Seven-month-old girl smiles for the FIRST time after undergoing cleft palate surgery

A seven-month-old from Baltimore is learning to smile for the very first time after undergoing surgery for her cleft palate.

Little Riley Johnson was born without without a fully-developed mouth, nose and top lip, due to a cleft which was discovered during her mother Angela’s 20 week ultrasound appointment.

‘I worried about the social implications, how my daughter would deal with other kids once she got older with her appearance and with boys,’ Angela admitted to the Daily Mail.

‘But after she was born all my anxieties were behind me, she was beautiful and I loved her as much as if I had a child without a cleft.’

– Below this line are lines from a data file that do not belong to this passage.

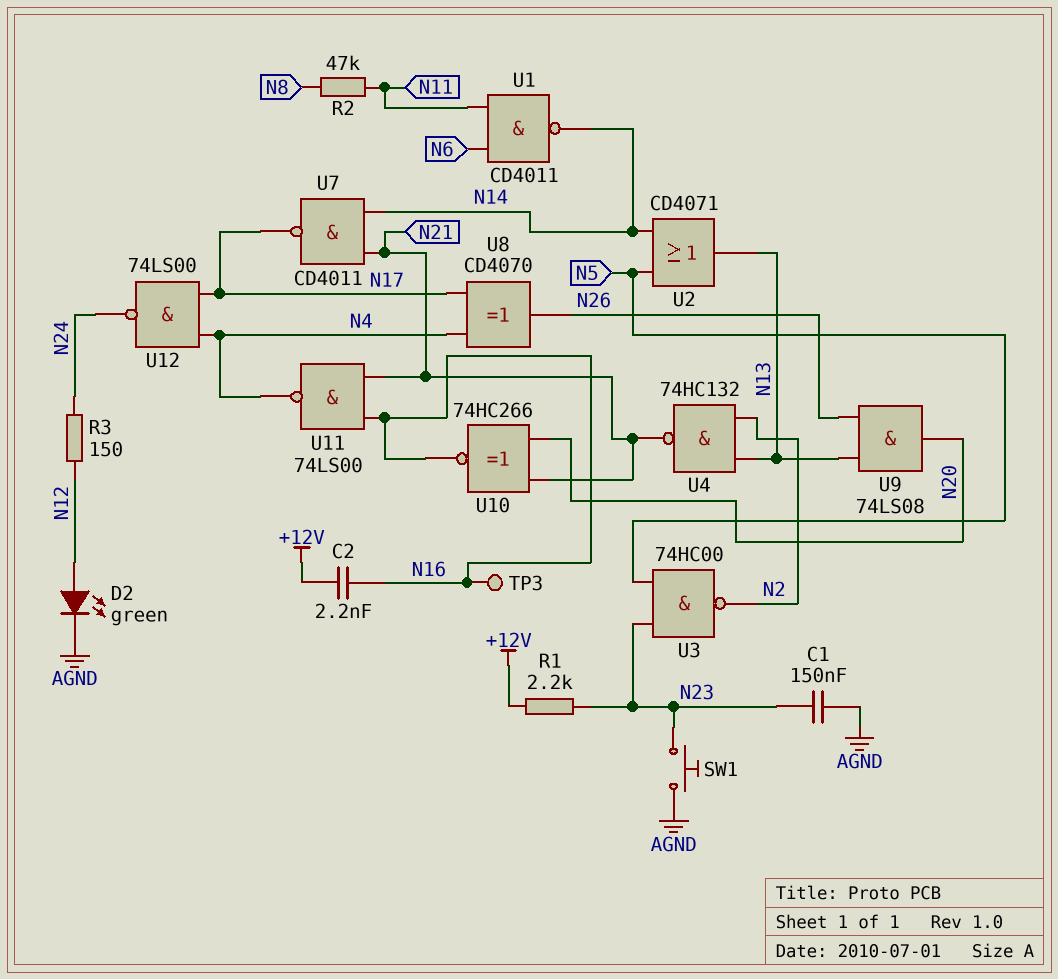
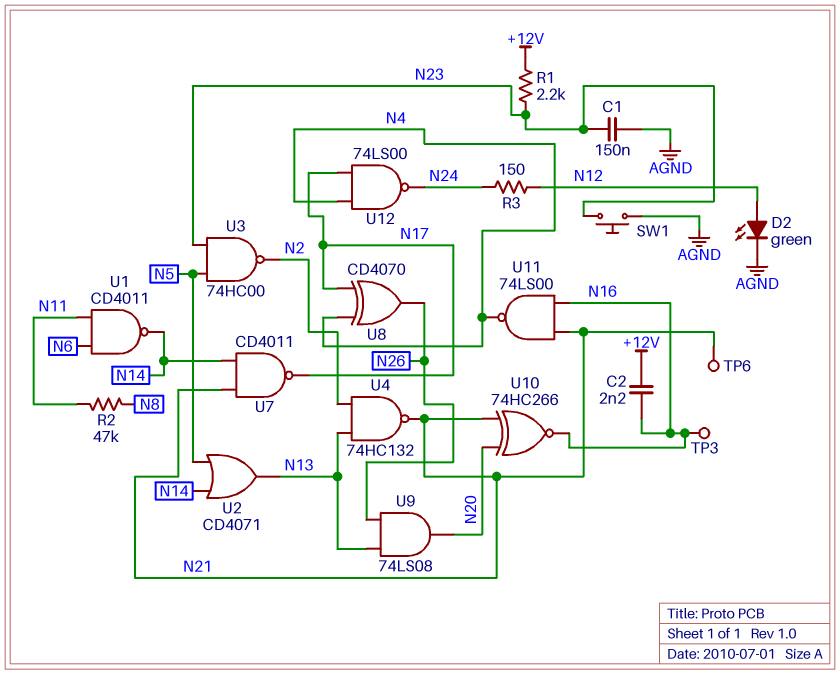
TP6: none -> test point (N21)

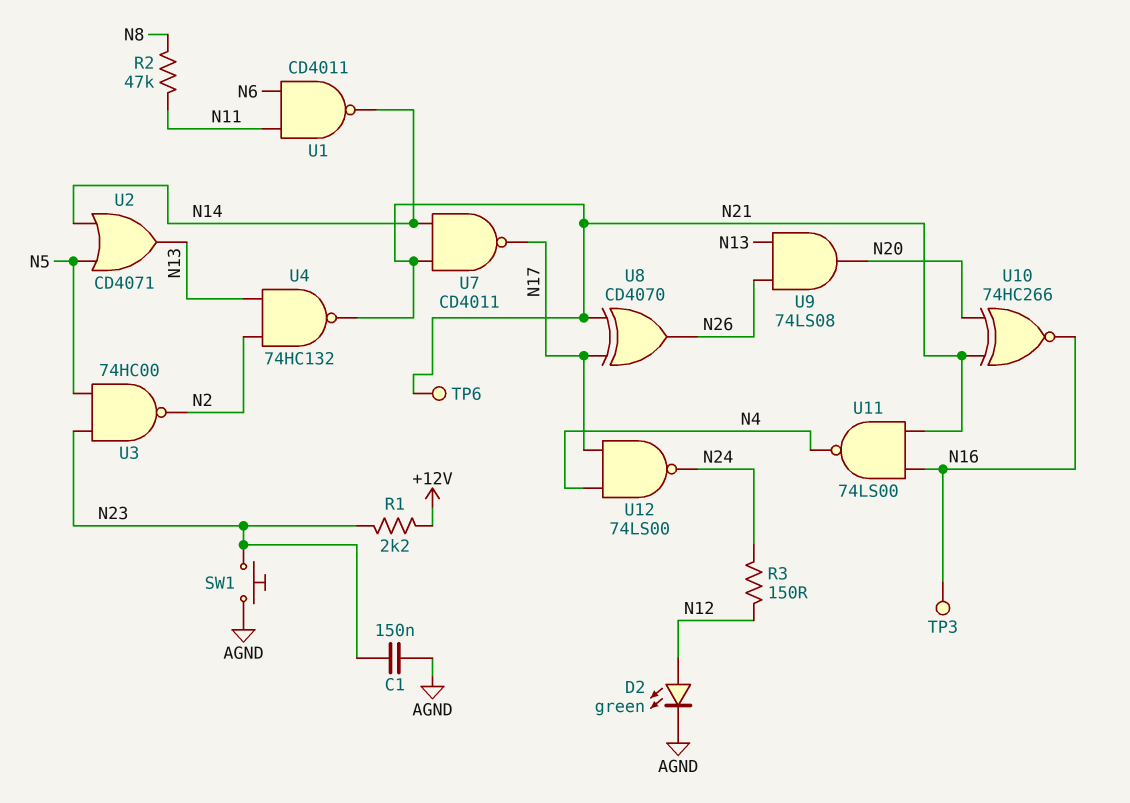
C2: 2.2nF (+12V, N16) -> none
U8: XOR CD4070 (in N4, in N17, out N26) -> XOR CD4070 (in N17, in N21, out N26)

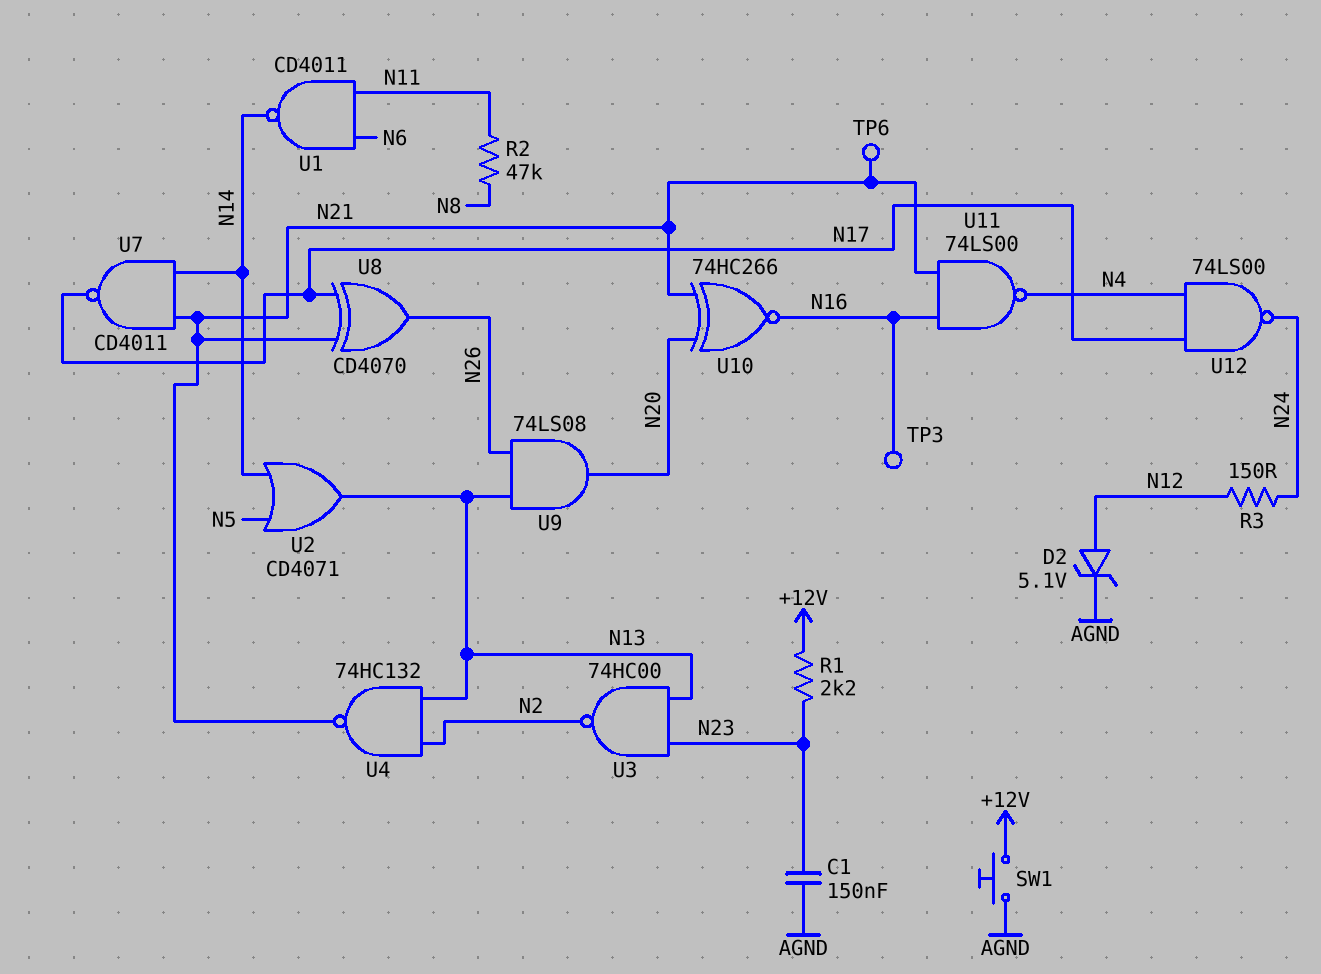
D2: LED green (A N12, K AGND) -> zener 5.1V (A N12, K AGND)
SW1: button (AGND, N23) -> button (+12V, AGND)
U3: NAND 74HC00 (in N5, in N23, out N2) -> NAND 74HC00 (in N13, in N23, out N2)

‘She had the most severe form of clefting but to me she was gorgeous, she was my baby and I couldn’t have been more proud of her at that time.’

Angela Johnson

Angela Johnson added a new photo.

However, despite falling in love with her daughter’s appearance with her cleft, it was recommended that Riley have surgery, as her condition would have caused her medical difficulties throughout her life.

‘At two-weeks-old, she was fitted with a retainer-type device to help stretch the skin around her nose and reform her palate,’ Angela explained to the paper. ‘The retainer device she was fitted with, slowly stretched the skin to create the middle part of the nose and give her a more normal appearance allowing them to fix her mouth together again,’ the mother-of-one added.

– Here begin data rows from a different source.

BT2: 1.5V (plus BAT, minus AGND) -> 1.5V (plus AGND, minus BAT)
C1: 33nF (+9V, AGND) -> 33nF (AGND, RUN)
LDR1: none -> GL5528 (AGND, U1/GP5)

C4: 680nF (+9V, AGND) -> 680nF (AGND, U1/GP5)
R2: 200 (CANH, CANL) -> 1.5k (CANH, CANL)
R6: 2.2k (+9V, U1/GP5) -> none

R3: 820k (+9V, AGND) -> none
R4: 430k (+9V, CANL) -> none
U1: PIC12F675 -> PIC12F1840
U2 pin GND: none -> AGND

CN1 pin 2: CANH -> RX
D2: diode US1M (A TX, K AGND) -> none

‘There were a lot of medical reasons to get it fixed, there were certain sounds she couldn’t make before like the ‘m’ sound and she struggled to eat properly.’

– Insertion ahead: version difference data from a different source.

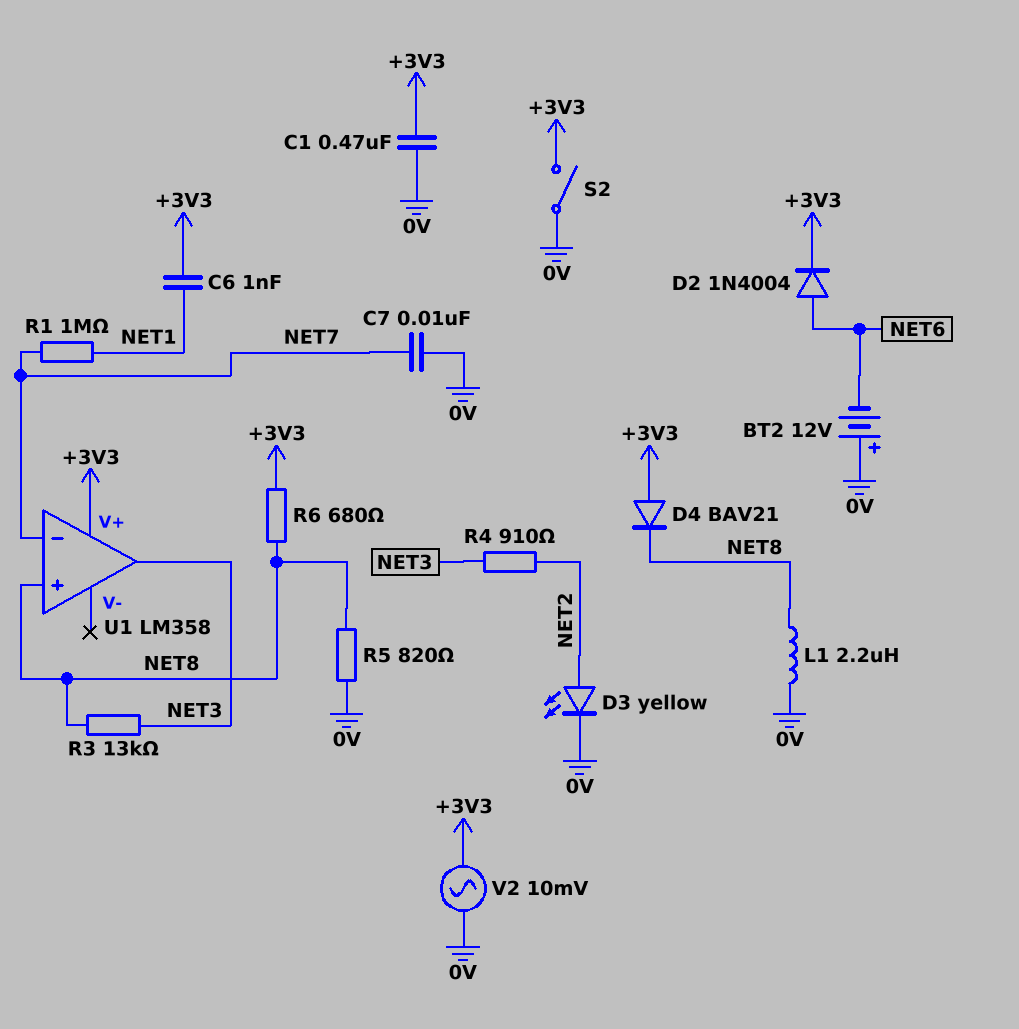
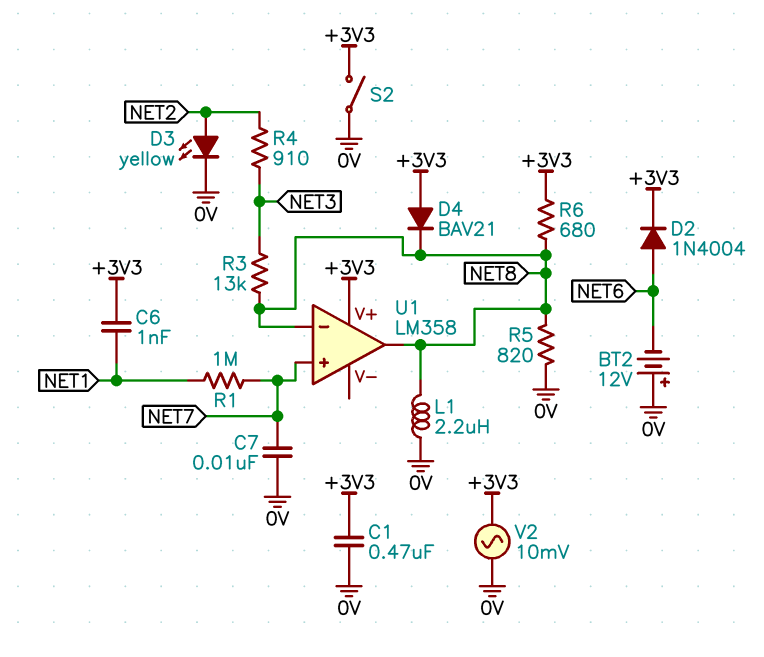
U1 pin in+: NET8 -> NET7
U1 pin in-: NET7 -> NET8
U1 pin out: NET3 -> NET8

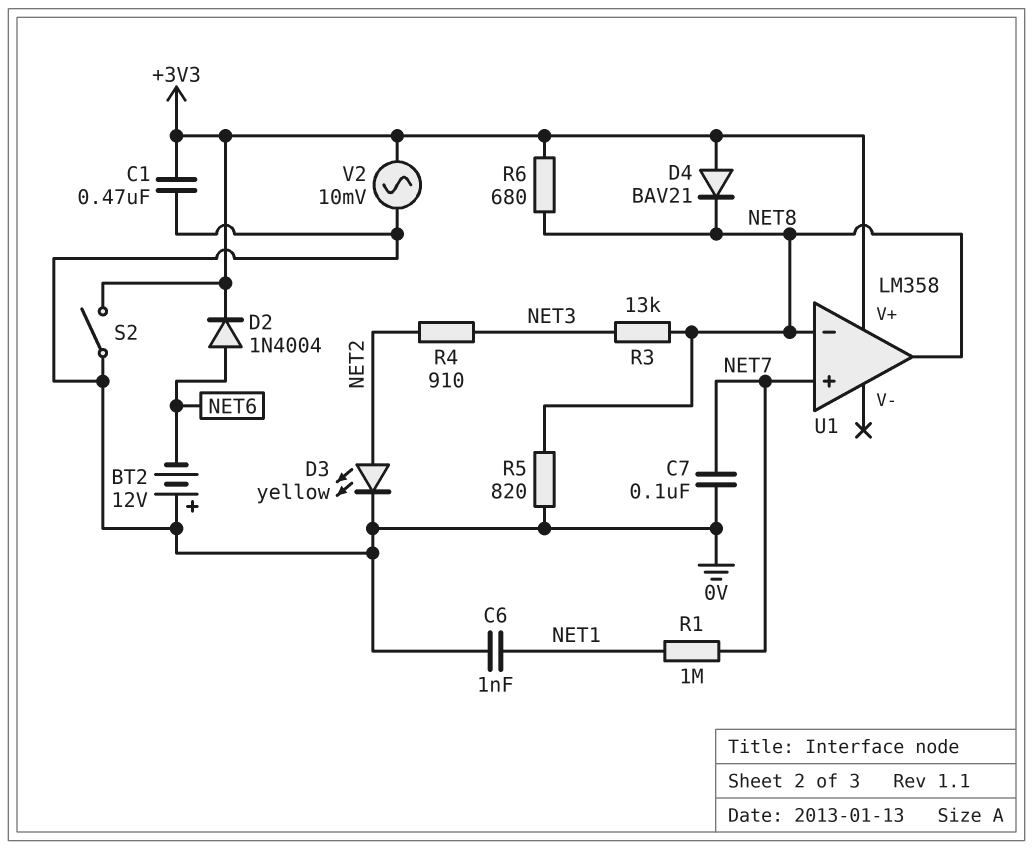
C6: 1nF (+3V3, NET1) -> 1nF (0V, NET1)
C7: 10nF (0V, NET7) -> 100nF (0V, NET7)
L1: 2.2uH (0V, NET8) -> none

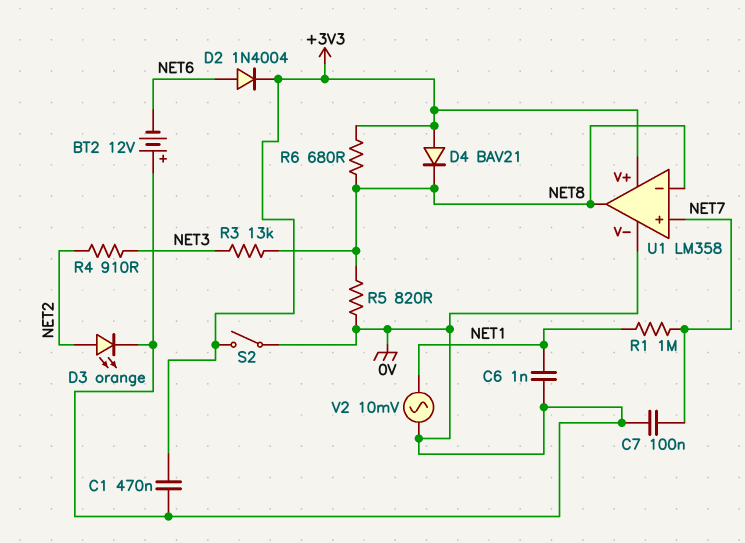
D3: LED yellow (A NET2, K 0V) -> LED orange (A NET2, K 0V)
U1 pin V-: none -> 0V
V2: AC 10mV (+3V3, 0V) -> AC 10mV (0V, NET1)

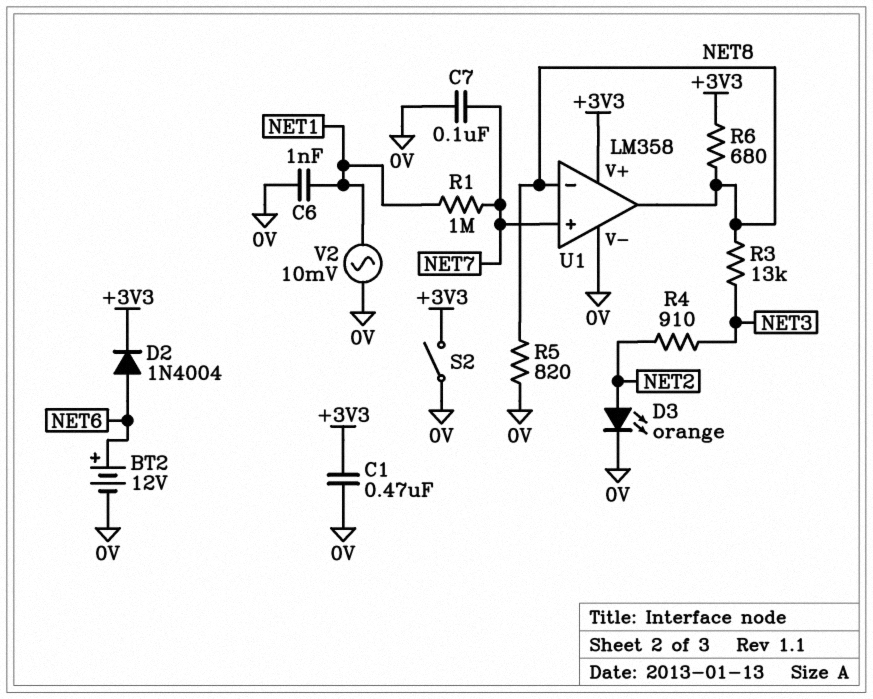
BT2: 12V (plus 0V, minus NET6) -> 12V (plus NET6, minus 0V)
D4: diode BAV21 (A +3V3, K NET8) -> none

‘Also with any child with a craniofacial difference or anyone who looks different they could be bullied, which was the last thing I wanted.’

Angela added that she would sometimes get cruel comments from strangers about her daughter’s appearance: ‘Some people look at her and got excited, but others would just say things rudely like ‘What’s wrong with her?’ and more.’

‘It was hard to hear because in my eyes there was nothing wrong with her, she was just born a little differently.’

Angela Johnson

Angela Johnson added a new photo.

After months spent stretching her skin with her retainer, Riley underwent a seven-hour operation, and is now learning to smile, make sounds and enjoy sensory experiences that would not have been possible for her before.

‘I got used to seeing how she looked before and fell in love with her face prior to surgery, so it’s been like looking at my baby for the first time,’ Angela said.

‘But now that her upper lip is fixed she can really play with all of the sounds she’s been missing out on. She could never say anything with a ‘m’ in it before, now she’s playing with her voice – before she was just screaming, making squealing noises and grunting.’

‘She’s not saying ‘mama’ yet but I’m sure it won’t be long now.’